Owain Arthur: It was exciting getting to do green screen. I’ve done a little of it before. But we really experienced it and we got to try as many methods possible to play with that.

I play a dwarf and [Robert] is Elrond who is much taller. So [with] the height difference, I was often on my knees and Rob was often on the top of a ladder. That was the best kind of option. But there were moments where Rob had to jump on a small version of the set that we were in.

Robert Aramayo: I think the most difficult part of the green-screen work was when you had to match what you did on a smaller version of the set. That’s where it gets really challenging. But I think what was good about it was [Owain and I] were just in it together. It’s a very close friendship in the show and I think all of that helped.

Morfydd Clark: Every character here had either a stunt double or a scale double. These characters belonged to numerous people behind the scenes, and particularly the scale doubles. It’s a relentless job and you’re working with them for the entire show.

Q: Morfydd, we are shepherded into this series through your eyes at the beginning.  Can you talk about the conversations you had about what you wanted to get across with this character?

Morfydd Clark: We all had a lot of time to do lots of research and discuss it with each other. It’s very interesting to be able to play a magical creature and immortal creature. That is something I could talk and think about forever. Unfortunately, not forever because I’m not immortal (they all laugh.)

I can’t remember the exact quote, but Galadriel says something that alludes to, “With wisdom, there’s a loss of innocence.” That was really formative for me in terms of what does it mean to have innocence as a creature that’s already been alive for thousands of years? So that was something I really worked with. And I think she has a unique perspective because she is history, and so she can’t escape her history. To play a living myth was wonderful. We spoke a lot about immortality, me and Robert because Rob’s a little baby elf.

Robert Aramayo: He’s only a few hundred years old to you.

Q: Why do you think Tolkien’s work continues to resonate with audiences?

Robert Aramayo: One of the things that I’ve been thinking a lot about recently is how much he talks about his work [resonating] with being disconnected from the natural world. And I think all of those themes in his writing are beautiful and can help us today.

Morfydd Clark: Yeah, and I think also it’s not good versus evil with Tolkien. It’s hope over despair. We had the pleasure of going to Comic-Con a few weeks ago. That was a really amazing moment for us all, because it really hit home how huge and long-lasting his affect is. And just to be in a group of people who had all been given respite from the world through fantasy was really wonderful.


Q: Robert, I don’t mean to put you on the spot, but you played young Ned Stark in “Game of Thrones,” you’re playing Elrond in this. When people say there’s a rivalry between the “Game of Thrones” universe and “The Rings of Power” universe, what does that mean to you since you’re such a big part of both of them?

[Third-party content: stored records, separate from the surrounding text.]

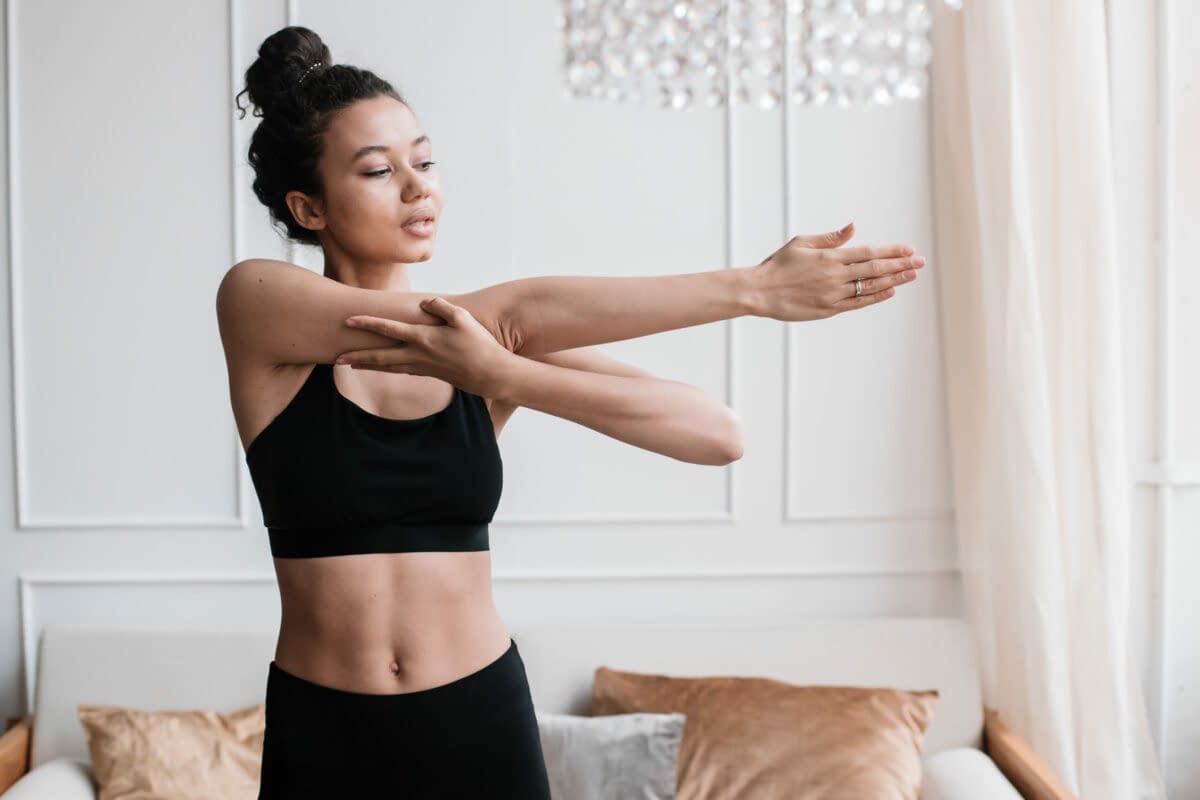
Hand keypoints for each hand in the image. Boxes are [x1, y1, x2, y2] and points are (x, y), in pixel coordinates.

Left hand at [335, 297, 514, 396]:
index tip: (348, 321)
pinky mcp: (431, 374)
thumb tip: (423, 303)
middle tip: (336, 358)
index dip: (367, 323)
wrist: (491, 374)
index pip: (389, 329)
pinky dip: (389, 369)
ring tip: (351, 365)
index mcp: (424, 339)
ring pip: (390, 367)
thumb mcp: (462, 319)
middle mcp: (419, 355)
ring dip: (369, 365)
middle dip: (358, 356)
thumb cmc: (480, 344)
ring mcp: (424, 367)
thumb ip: (440, 308)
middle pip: (382, 356)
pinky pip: (403, 370)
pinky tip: (383, 368)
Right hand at [748, 222, 924, 320]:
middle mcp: (835, 275)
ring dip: (894, 280)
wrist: (760, 292)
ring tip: (912, 275)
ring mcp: (833, 294)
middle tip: (920, 262)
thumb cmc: (778, 265)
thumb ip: (830, 238)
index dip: (892, 251)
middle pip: (875, 268)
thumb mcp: (802, 243)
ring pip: (870, 286)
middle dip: (901, 264)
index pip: (869, 252)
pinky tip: (890, 291)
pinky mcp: (828, 309)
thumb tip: (853, 228)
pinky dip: (875, 297)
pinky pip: (858, 303)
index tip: (909, 249)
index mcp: (830, 257)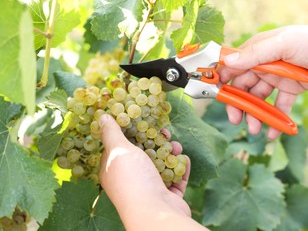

Robert Aramayo: I don’t feel rivalry between [them,] not for me anyway. I’m really excited to see [“House of the Dragon.”] It’s going to be awesome. I love that world. I love this world. But I feel personally like the tapestry and the colors of both materials are so different, it feels quite different to me. I love fantasy, and so now we all just get to watch more fantasy, which can never be a bad thing.

Cynthia Addai-Robinson: As a cast, we got to see the first three episodes altogether, which was lovely. One thing that really struck me is it felt very distinct. I truly felt as we watched the show, that there isn’t anything else like this on right now. This doesn’t look like anything that’s come before. I think we really get to stand on our own two feet with this one.


That sense of rivalry, I feel that’s something that’s just generated. None of us feel that way. If you’re a fan of fantasy or if you’re just a fan of good storytelling, this is a boom time for you. You just get lots of good shows, lots of good stories.